Светлый фон
Kafkatrakterne

Что было в нем такого, чего не было во мне? Как получалось, что он всегда мог добиться успеха, а стоило мне заговорить с девушками, как они отворачивались, испуганно или насмешливо? Но как бы там ни было, я старался держаться к нему поближе. Единственным близким другом, который появился у меня в те годы, стал Эспен, поступивший в академию годом позже меня; мы познакомились с ним на отделении литературоведения, когда он попросил меня почитать его стихи. В стихах я ничего не смыслил, но почитал и наплел ему какую-то ахинею, которую он, не разобравшись, принял за чистую монету, после чего между нами возникли дружеские отношения. Эспен был из таких, кто еще в гимназии читал Беккета, он любил джаз и играл в шахматы, носил длинные волосы и отличался нервным и тревожным характером. Он замыкался, стоило собраться больше чем вдвоем, но обладал интеллектуальной открытостью и на второй год нашего знакомства дебютировал со сборником стихов, что вызвало некоторую зависть с моей стороны. Ингве и Эспен символизировали две стороны моей жизни и, что любопытно, не сошлись друг с другом.

Сам того не зная, потому что я всегда делал вид, будто мне почти все уже знакомо, Эспен ввел меня в мир продвинутой современной литературы, где пишутся эссе, посвященные какой-нибудь строчке из Данте, где все чем сложнее, тем лучше, где считается, что искусство должно заниматься высокими материями – не в смысле высокопарности, поскольку мы работали в рамках модернистского канона, но в смысле непостижимости; что точнее всего иллюстрирует «Взгляд Орфея» у Бланшо: ночь в ночи, отрицание отрицания, – того, что возвышается над тривиальностью и, говоря откровенно, ничтожеством нашей жизни, но тогда я также узнал, что и эта наша нелепо короткая жизнь, за которую мы не в состоянии создать ничего из того, чего желаем, в которой все оказывается за пределами наших сил и возможностей, – что и она причастна этому миру, а значит, и тому высшему, потому что ведь есть же книги, и их надо только прочесть, главное, чтобы я сам не закрыл для себя этот путь. Осталось его пройти.

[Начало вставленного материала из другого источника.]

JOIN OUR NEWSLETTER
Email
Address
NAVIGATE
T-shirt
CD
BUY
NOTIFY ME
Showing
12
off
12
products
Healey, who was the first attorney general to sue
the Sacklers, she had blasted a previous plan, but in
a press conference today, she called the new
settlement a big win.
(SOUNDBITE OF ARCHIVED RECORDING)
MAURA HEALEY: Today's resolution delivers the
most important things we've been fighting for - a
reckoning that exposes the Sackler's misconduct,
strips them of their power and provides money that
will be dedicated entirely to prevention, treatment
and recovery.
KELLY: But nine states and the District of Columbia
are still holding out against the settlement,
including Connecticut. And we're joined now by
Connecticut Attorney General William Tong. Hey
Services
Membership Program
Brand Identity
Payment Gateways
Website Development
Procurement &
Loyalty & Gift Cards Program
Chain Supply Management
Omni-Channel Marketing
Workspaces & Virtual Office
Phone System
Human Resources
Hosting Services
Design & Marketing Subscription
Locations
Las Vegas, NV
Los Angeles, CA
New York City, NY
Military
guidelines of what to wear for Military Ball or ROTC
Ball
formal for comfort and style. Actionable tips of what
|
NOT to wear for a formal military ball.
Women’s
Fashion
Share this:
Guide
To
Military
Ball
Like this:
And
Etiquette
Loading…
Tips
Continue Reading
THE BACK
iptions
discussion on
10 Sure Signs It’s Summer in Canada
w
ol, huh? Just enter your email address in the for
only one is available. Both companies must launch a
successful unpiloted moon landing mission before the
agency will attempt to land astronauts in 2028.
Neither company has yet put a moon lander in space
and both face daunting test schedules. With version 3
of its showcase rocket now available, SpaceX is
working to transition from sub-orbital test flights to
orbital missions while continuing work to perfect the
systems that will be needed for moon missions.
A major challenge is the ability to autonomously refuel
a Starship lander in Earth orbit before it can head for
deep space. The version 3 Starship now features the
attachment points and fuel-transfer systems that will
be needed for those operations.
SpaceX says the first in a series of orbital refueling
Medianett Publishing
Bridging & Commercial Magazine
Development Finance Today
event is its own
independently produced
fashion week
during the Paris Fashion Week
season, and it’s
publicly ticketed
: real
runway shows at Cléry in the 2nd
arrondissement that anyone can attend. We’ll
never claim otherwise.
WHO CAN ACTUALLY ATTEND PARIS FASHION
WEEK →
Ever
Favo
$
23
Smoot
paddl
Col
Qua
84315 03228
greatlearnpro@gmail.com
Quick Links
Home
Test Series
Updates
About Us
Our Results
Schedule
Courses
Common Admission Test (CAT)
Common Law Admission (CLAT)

Литература высокого модернизма со всей окружающей ее колоссальной машинерией представляла собой инструмент, форму познания; освоив ее, можно было отбросить ее выводы, не теряя при этом главного, что сохранялось в остатке, – формы, и, если применить ее к собственной жизни, собственным пристрастиям, они в результате представали в совершенно новом и значительном свете. Эспен шел этим путем, а я шел за ним, – как глупая собачонка, конечно, но шел. Я немножко полистал Адорно, почитал кое-что из Беньямина, несколько дней корпел над Бланшо, заглянул в Деррида и Фуко, понюхал Кристеву, Лакана, Делёза, одновременно обложившись стихами Бьёрлинга, Паунда, Малларме, Рильке, Тракля, Эшбери, Мандельштама, Эльдрид Лунден, Томсена и Хауге, на них я тратил по нескольку минут, читая их как прозу, как какую-нибудь книжку Маклина или Бэгли, и не вынес из них ничего, ничего не понял, но уже одно то, что я к ним прикоснулся, что их книги стояли у меня на полке, вызвало сдвиг сознания. Одно то, что я узнал об их существовании, обогатило меня и пусть не привело ни к каким прозрениям, зато подарило новые догадки и ощущения.